-- SELECTED TEXT start --

Think the ADA preempts contractual risk shifting? Not so fast, says the Ninth Circuit.

Rejecting an argument that the ADA preempts all contractual claims for indemnity and contribution, the Ninth Circuit recently upheld a public owner’s right to seek contribution for damages arising out of ADA violations caused by the designer and contractor of a transportation facility. See City of Los Angeles v. AECOM Services, Inc. (here).

This decision bucks a disturbing trend. As noted elsewhere in this blog, a number of courts have held that the ADA preempts an owner’s right to enforce a contractual right of indemnity or contribution for damages arising out of a violation of the ADA.  The Ninth Circuit distinguished the other leading case on this issue – Equal Rights Center v. Niles Bolton Associates – noting that only claims for indemnity or contribution for damage arising out of a party’s own negligence frustrate the purpose of the ADA.  Where a party seeks indemnity or contribution for only damage arising out another party’s negligence, there is no conflict with the ADA and the claims are not preempted. In an interesting side bar, the Ninth Circuit also suggested that an important part of an owner’s ADA compliance program is requiring ADA compliance as part of its contracts with its designers and contractors.

-- SELECTED TEXT end --
-- MATERIAL PROVIDED start --

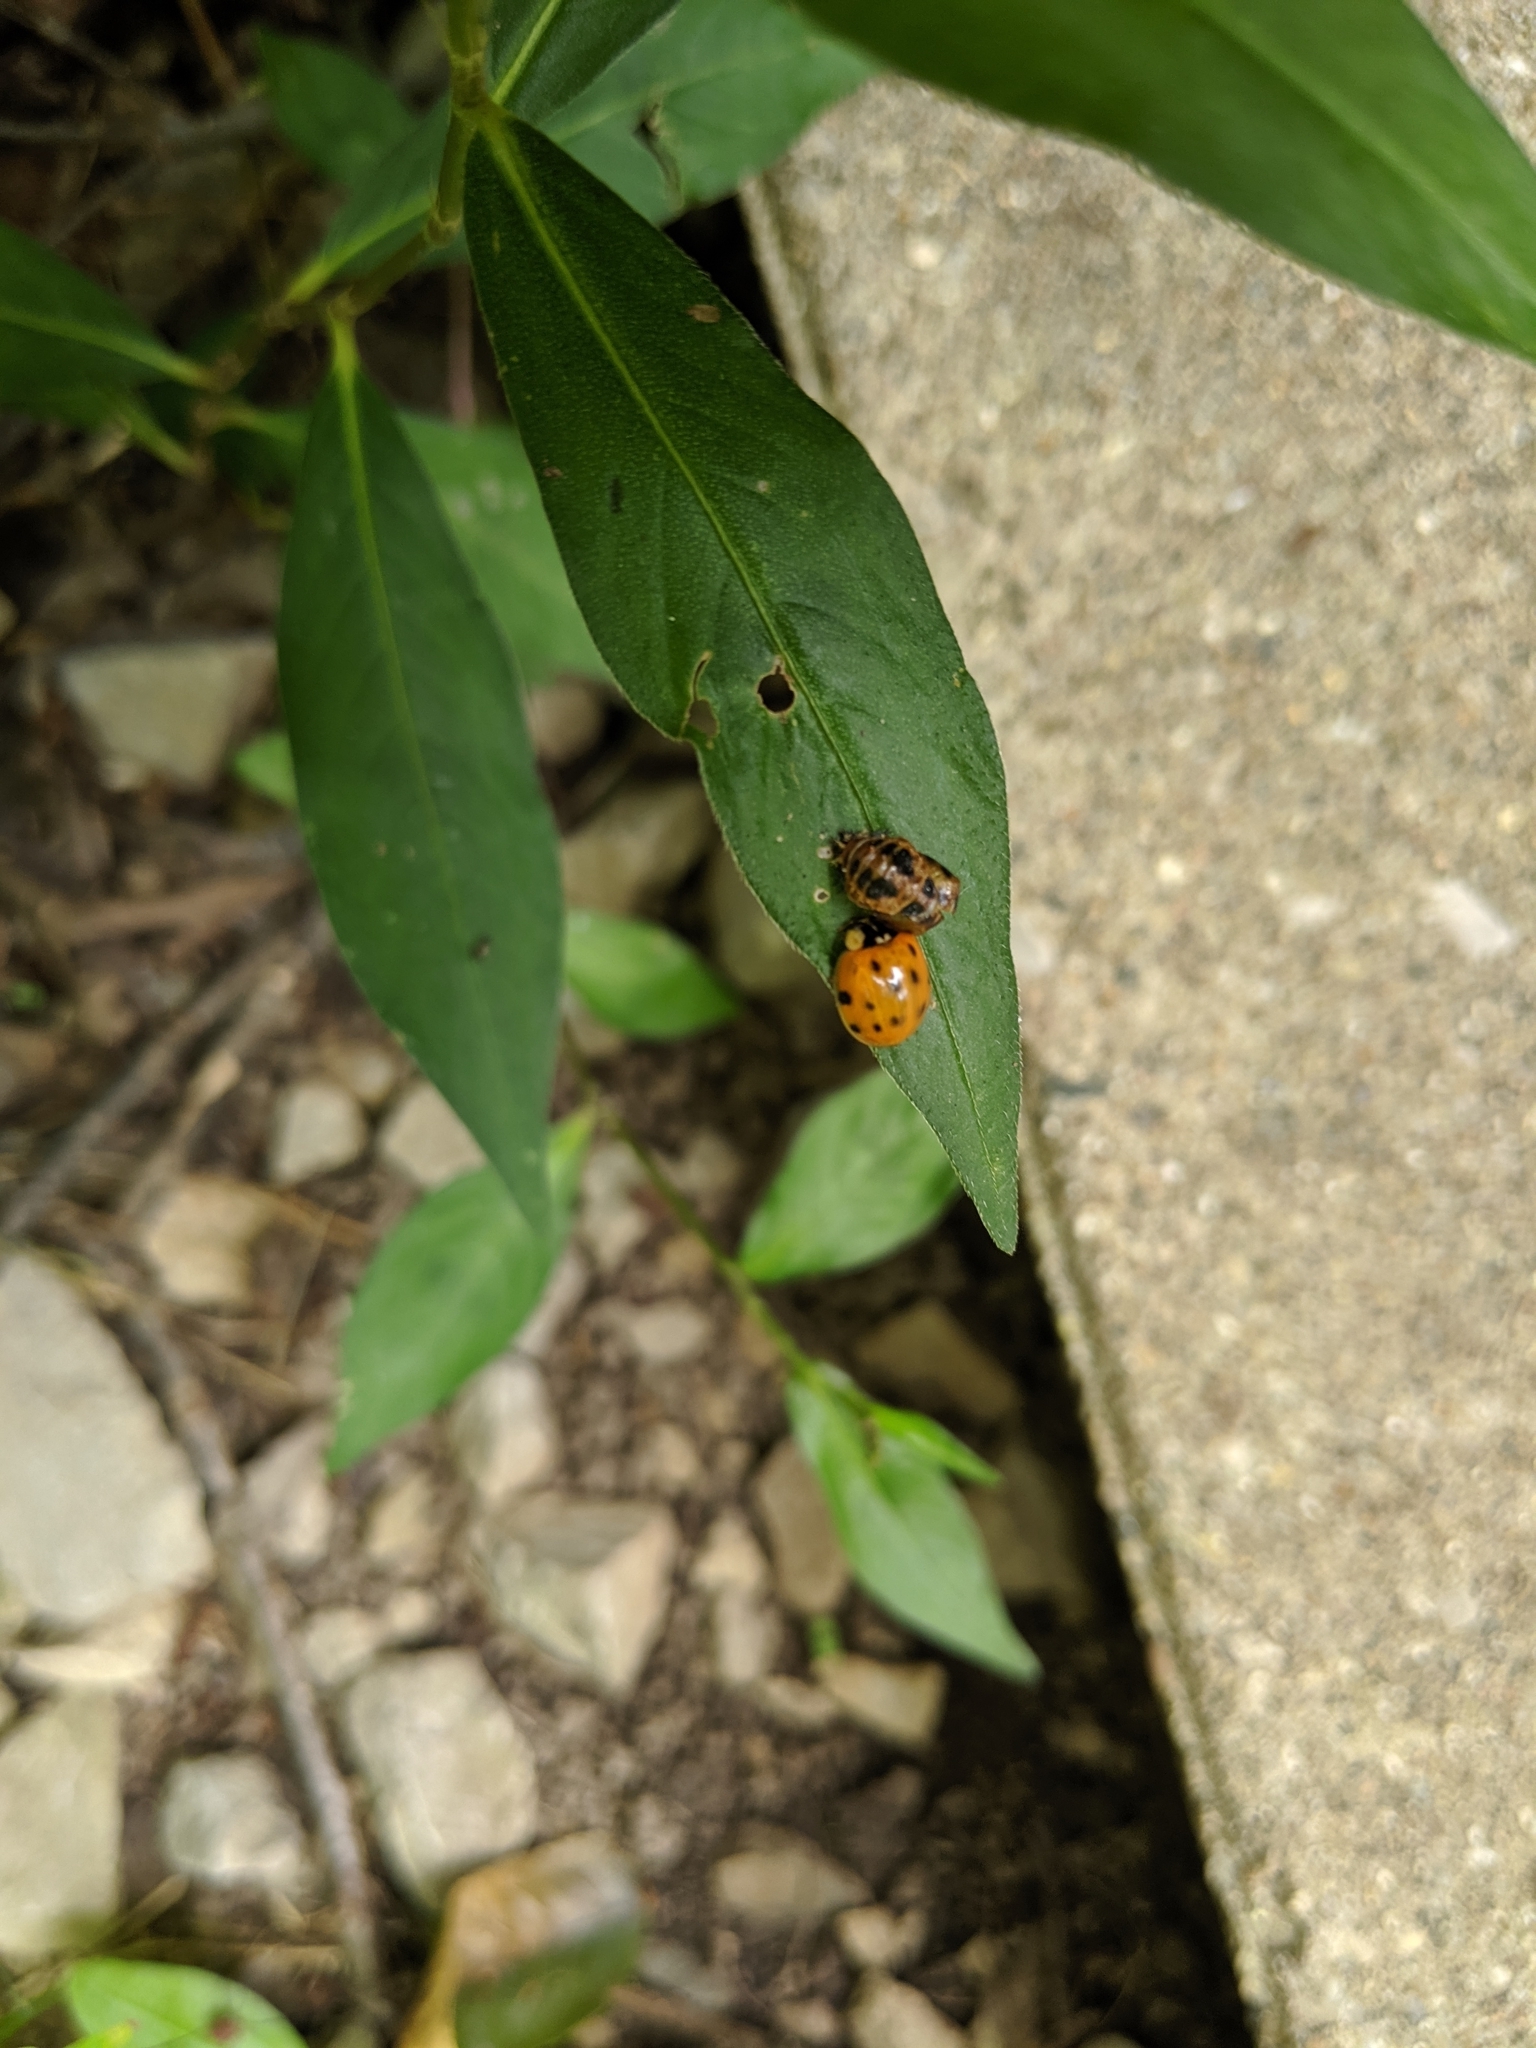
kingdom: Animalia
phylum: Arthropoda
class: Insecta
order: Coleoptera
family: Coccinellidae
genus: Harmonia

-- MATERIAL PROVIDED end --
-- MATERIAL PROVIDED start --

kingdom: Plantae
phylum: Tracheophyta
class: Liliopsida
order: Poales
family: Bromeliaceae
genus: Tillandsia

-- MATERIAL PROVIDED end --
-- MATERIAL PROVIDED start --

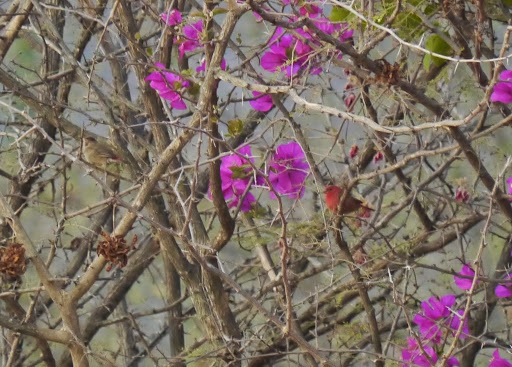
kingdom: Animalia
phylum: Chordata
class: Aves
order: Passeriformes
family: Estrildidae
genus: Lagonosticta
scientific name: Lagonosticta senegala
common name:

-- MATERIAL PROVIDED end --

PROBLEM REQUIREMENTS :: Copy out the blog post on the ADA and contractual indemnity, word for word from start to finish.

RESULT OF THE TASK ::
Think the ADA preempts contractual risk shifting? Not so fast, says the Ninth Circuit.

Rejecting an argument that the ADA preempts all contractual claims for indemnity and contribution, the Ninth Circuit recently upheld a public owner’s right to seek contribution for damages arising out of ADA violations caused by the designer and contractor of a transportation facility. See City of Los Angeles v. AECOM Services, Inc. (here).

This decision bucks a disturbing trend. As noted elsewhere in this blog, a number of courts have held that the ADA preempts an owner’s right to enforce a contractual right of indemnity or contribution for damages arising out of a violation of the ADA.  The Ninth Circuit distinguished the other leading case on this issue – Equal Rights Center v. Niles Bolton Associates – noting that only claims for indemnity or contribution for damage arising out of a party’s own negligence frustrate the purpose of the ADA.  Where a party seeks indemnity or contribution for only damage arising out another party’s negligence, there is no conflict with the ADA and the claims are not preempted. In an interesting side bar, the Ninth Circuit also suggested that an important part of an owner’s ADA compliance program is requiring ADA compliance as part of its contracts with its designers and contractors.